Does ${(x,y)\in\mathbb{R}\times\mathbb{R}:x,y\in\mathbb{Z}}$ have cardinality $\aleph_0$ or $c$?

Question

So here's my intuition. Letting $S=\{(x,y)\in\mathbb{R}\times\mathbb{R}:x,y\in\mathbb{Z}\}$, $\bar S=\aleph_0$ because $(x,y)\in\mathbb{Z}\times\mathbb{Z}$, which can be shown to be equivalent to $\mathbb{N}\times\mathbb{N}$, which in turn can be shown to be equivalent to $\mathbb{N}$ and thus is denumerable.

I don't have to prove it, but I think I need to show a little more rigor in my explanation. Also, what would a function that constructs this set (i.e., f onto S) look like? This isn't part of the question I need to answer, just curious because my classmates and I couldn't picture it.

Answer 1

You are correct: $\Bbb Z\times\Bbb Z$ is countably infinite, and your argument is fine. If you want an explicit bijection, start with one from $\Bbb Z$ to $\Bbb N$. Here’s one possibility:

$$f:\Bbb Z\to\Bbb N:n\mapsto\begin{cases} 2n,&\text{if }n\ge 0\\ -2n-1,&\text{if }n<0\;. \end{cases}$$

You can picture the map like this:

$$\begin{array}{r\ccc} \text{In }\Bbb Z:&-4&-3&-2&-1&0&1&2&3&4\\ \text{In }\Bbb N:&7&5&3&1&0&2&4&6&8 \end{array}$$

This map $f$ immediately gives you a bijection $$F:\Bbb Z\times\Bbb Z\to\Bbb N\times\Bbb N:\langle m,n\rangle\mapsto\langle f(m),f(n)\rangle\;.$$

Now compose $F$ with the pairing function, which is a bijection $\pi:\Bbb N\times\Bbb N\to\Bbb N$: $\pi\circ F$ is a bijection from $\Bbb Z\times\Bbb Z$ to $\Bbb N$.

Answer 2

You asked for an example of an onto function $f : \mathbb{N} \to \mathbb{Z} \times \mathbb{Z}$. A function from $\mathbb{N}$ to a set $T$ is also called a sequence of elements in $T$, so you really want a sequence in $\mathbb{Z}\times \mathbb{Z}$ that hits all elements of $\mathbb{Z} \times \mathbb{Z}$.

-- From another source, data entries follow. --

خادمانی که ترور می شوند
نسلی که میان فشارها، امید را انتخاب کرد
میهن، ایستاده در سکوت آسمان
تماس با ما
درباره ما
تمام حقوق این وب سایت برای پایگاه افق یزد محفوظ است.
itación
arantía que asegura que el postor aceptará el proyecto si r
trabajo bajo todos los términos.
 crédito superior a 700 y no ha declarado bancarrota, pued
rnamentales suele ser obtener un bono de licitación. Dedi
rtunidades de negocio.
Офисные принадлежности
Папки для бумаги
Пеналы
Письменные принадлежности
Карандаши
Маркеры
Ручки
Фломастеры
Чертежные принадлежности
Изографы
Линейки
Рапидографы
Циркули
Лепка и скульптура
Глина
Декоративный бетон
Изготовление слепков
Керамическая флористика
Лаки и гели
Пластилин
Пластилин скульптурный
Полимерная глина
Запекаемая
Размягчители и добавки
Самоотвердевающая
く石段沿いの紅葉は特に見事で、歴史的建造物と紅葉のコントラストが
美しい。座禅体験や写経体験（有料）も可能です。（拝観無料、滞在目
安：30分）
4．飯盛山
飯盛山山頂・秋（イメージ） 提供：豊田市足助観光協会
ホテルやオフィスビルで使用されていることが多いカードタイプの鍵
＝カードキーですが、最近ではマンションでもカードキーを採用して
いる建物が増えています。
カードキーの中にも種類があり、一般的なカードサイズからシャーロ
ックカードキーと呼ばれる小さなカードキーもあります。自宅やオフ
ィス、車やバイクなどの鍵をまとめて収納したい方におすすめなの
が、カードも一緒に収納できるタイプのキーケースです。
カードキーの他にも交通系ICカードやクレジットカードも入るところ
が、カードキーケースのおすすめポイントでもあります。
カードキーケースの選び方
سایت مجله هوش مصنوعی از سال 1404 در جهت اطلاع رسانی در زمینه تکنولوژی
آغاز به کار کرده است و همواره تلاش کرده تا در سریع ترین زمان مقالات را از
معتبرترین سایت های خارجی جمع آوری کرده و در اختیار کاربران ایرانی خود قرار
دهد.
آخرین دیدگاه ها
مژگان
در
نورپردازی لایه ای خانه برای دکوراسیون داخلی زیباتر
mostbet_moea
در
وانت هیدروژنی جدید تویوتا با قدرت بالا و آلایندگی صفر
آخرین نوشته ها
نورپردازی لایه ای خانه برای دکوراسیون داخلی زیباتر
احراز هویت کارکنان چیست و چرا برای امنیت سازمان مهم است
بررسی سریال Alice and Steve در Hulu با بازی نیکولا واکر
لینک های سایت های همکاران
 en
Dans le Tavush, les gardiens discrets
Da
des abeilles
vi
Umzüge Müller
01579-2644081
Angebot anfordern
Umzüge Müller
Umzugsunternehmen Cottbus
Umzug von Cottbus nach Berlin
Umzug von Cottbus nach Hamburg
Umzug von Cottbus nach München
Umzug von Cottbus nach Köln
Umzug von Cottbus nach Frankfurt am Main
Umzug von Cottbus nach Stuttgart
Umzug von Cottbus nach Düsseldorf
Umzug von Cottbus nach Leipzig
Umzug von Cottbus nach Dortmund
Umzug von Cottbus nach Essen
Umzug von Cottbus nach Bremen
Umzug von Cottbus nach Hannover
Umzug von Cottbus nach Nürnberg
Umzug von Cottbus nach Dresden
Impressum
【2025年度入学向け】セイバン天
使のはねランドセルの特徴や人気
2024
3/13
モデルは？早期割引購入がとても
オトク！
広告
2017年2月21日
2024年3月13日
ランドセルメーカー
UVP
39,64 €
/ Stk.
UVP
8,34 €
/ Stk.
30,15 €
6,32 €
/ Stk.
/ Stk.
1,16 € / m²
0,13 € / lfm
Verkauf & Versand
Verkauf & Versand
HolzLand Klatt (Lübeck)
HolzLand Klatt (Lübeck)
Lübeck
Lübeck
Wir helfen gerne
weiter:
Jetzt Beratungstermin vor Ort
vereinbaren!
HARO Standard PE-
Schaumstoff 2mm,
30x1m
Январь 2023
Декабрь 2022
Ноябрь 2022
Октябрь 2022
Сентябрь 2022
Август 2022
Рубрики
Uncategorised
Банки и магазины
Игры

One example would be a "spiral" function: the first element is $(0, 0)$. Next, you make your sequence move through the "box" $(1, 0)$, $(1, 1)$, $(0, 1)$, $(-1, 1)$, $(-1, 0)$, $(-1, -1)$, $(0, -1)$, $(1, -1)$. You might want to trace out this path on graph paper if you can't see it in your head.

Now, keep going around boxes that are centered at the origin, making larger and larger boxes. In this way, you can make a sequence that will eventually hit any given pair $(x, y) \in \mathbb{Z}\times\mathbb{Z}$, thus giving you the desired onto function.